Midterm Exam VERSION A
MATH 523: Generalized Linear Models
February 25, 2020
Instructions
• This is a closed book exam.
• A
nswer both questions in the examination booklets provided.
• Calculators and translation dictionaries are permitted.
• R output and statistical tables are provided.
Problem 1. Consider the Geometric family of distributions with parameter pi P p0, 1q and
probability mass function
fpy; piq “ piyp1´ piq, y P t0, 1, . . .u.
(a) [4 marks] Show that the Geometric family is an exponential dispersion family.
Identify the functions bp¨q and cp¨q, as well as the dispersion and canonical
parameters.
(b) [3 marks] Compute the mean and variance of the Geometric distribution and
identify the mean-variance relationship.
(c) [2 marks] Identify the canonical link for a Geometric GLM. Comment on its
suitability.
(d) [2 marks] What other link functions might be suitable and why?
(e) [1 mark] For what kind of data would a Geometric GLM be better suited than a
Poisson GLM (Hint: look at the mean-variance relationship)?
(f) [4 marks] Derive the likelihood (score) equations for the Geometric GLM when the
log link is used.
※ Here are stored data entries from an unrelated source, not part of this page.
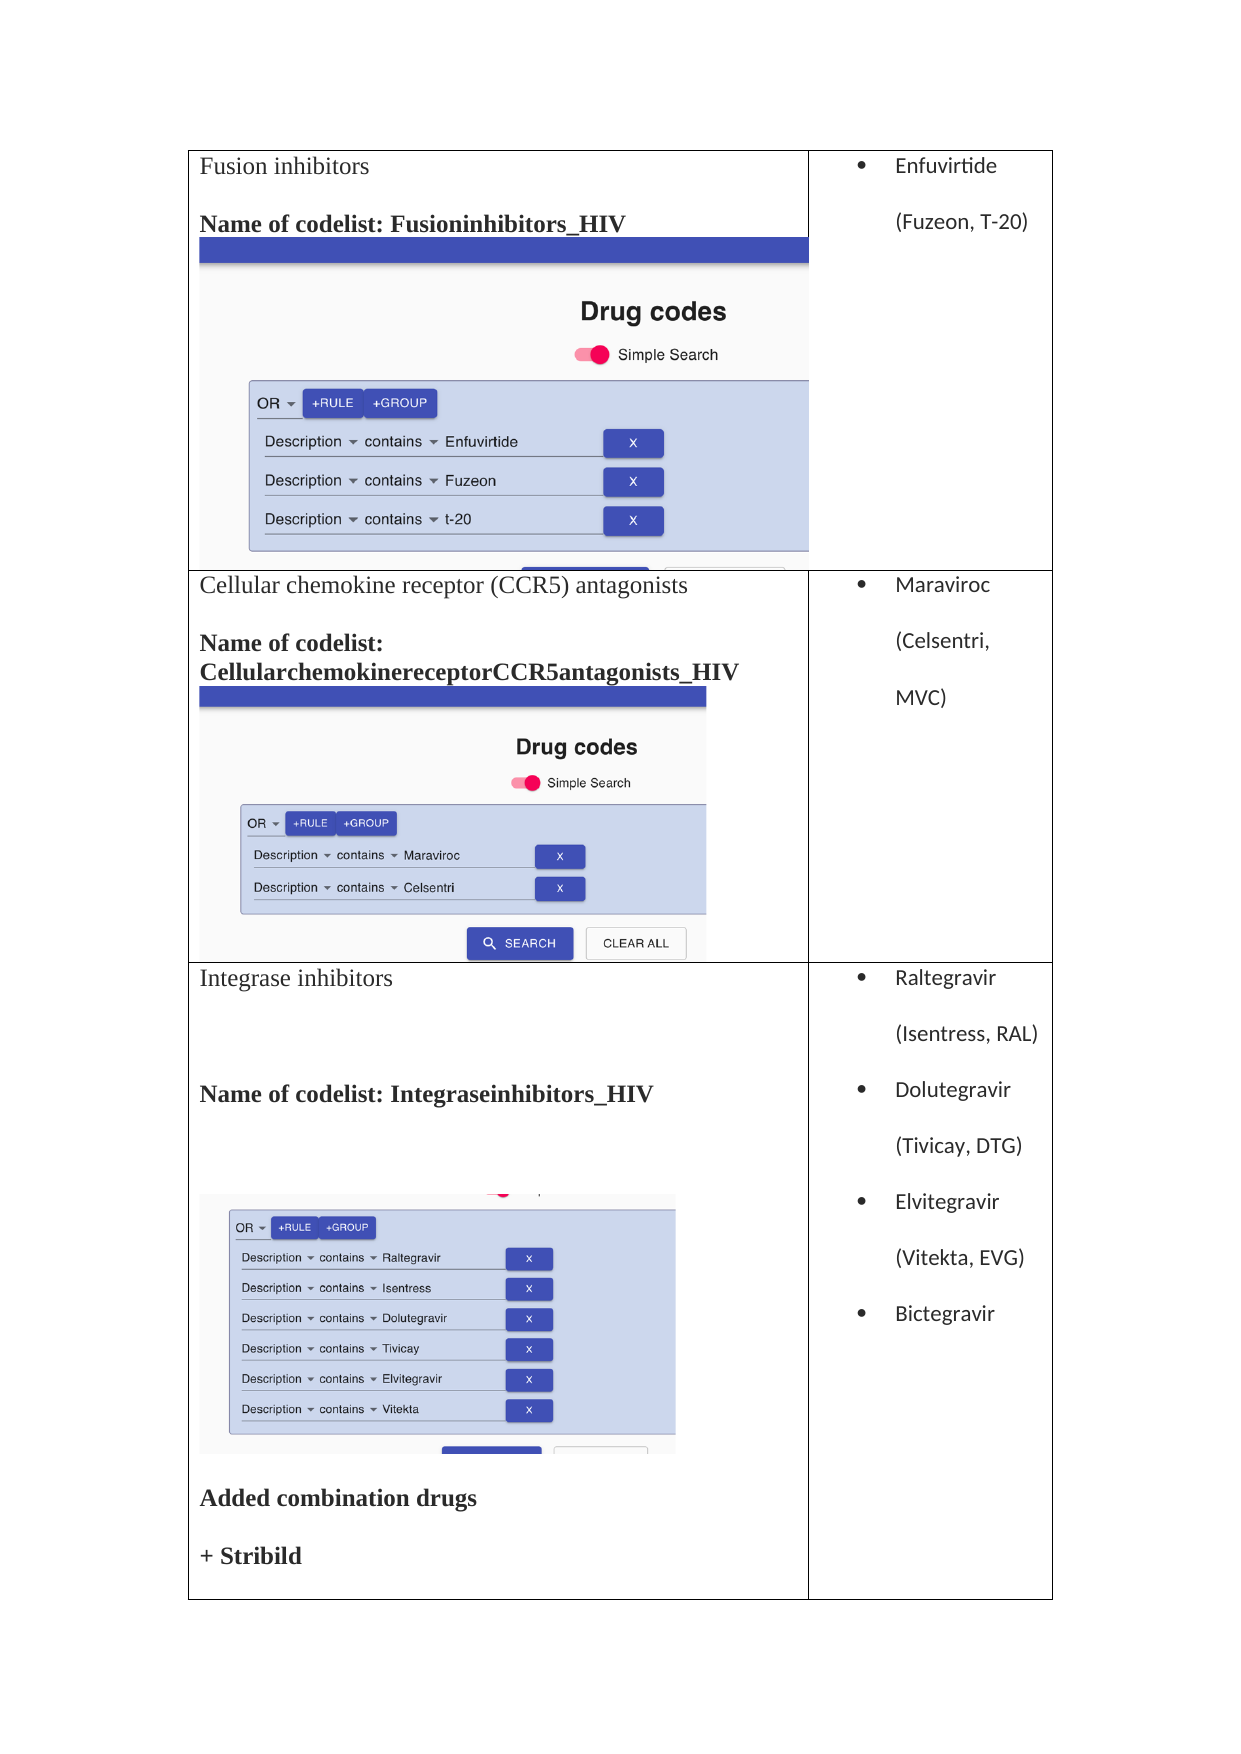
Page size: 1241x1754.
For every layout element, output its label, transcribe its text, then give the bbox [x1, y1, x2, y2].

picture [199, 686, 707, 962]
picture [199, 237, 809, 570]
picture [199, 1194, 676, 1454]
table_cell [189, 963, 808, 1599]
table_cell Maraviroc (Celsentri, MVC) [809, 571, 1052, 962]
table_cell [809, 963, 1052, 1599]
table_cell Cellular chemokine receptor (CCR5) antagonists Name of codelist: CellularchemokinereceptorCCR5antagonists_HIV [189, 571, 808, 962]
table_cell Fusion inhibitors Name of codelist: Fusioninhibitors_HIV [189, 151, 808, 569]
table_cell Enfuvirtide (Fuzeon, T-20) [809, 151, 1052, 569]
Explain how the equations simplify when the canonical link is
used.
(g) [4 marks] Calculate the Fisher Information Matrix for the Geometric GLM when
the log link is used.
Problem 2. Consider the following data on ear infections in swimmers from the 1990
Pilot Surf/Health Study of the New South Wales Water Board.
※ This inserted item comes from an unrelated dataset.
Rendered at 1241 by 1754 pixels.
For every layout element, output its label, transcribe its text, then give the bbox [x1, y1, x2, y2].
NumInfec the number of self-diagnosed ear infections
Age the age of the swimmer (with levels 15-19, 20-24 and 25-29);
Sex gender of the swimmer (with levels Female and Male);
Loc the usual swimming location (with levels Beach and NonBeach)
Swim frequency of swims in the ocean (with levels Freq(ently) and Occas(ionally))
(a) [5 marks] The data were first modeled with a GLM model m1 whose output is given
on page 4, lines 1–23. From this output:
– Identify the response and the predictors;
– Identify the GLM that was used and the link function;
– Identify the sample size n;
– For each main effect, write down whether it is treated as a factor or a covariate
(continuous predictor).
(b) [3 marks] In model m1, quantify the effect of Age and Loc on the response.
(c) [3 marks] Fill in the values marked by XXX on line 12. Does the p-value allow you
to conclude that Age is not a significant predictor? Explain.
(d) [4 marks] What is the estimated mean number of self-diagnosed ear infections of a
swimmer aged 22 who prefers to swim far from the beach?
(e) [5 marks] A simpler model m2 whose output is given on lines 26–46 has been
fitted to the data. Test whether m2 is an adequate simplification of m1 at the 5%
significance level. Interpret the finding in terms of significance of Age and Loc.
Use the R output on page 4, and the χ2ν table on page 5.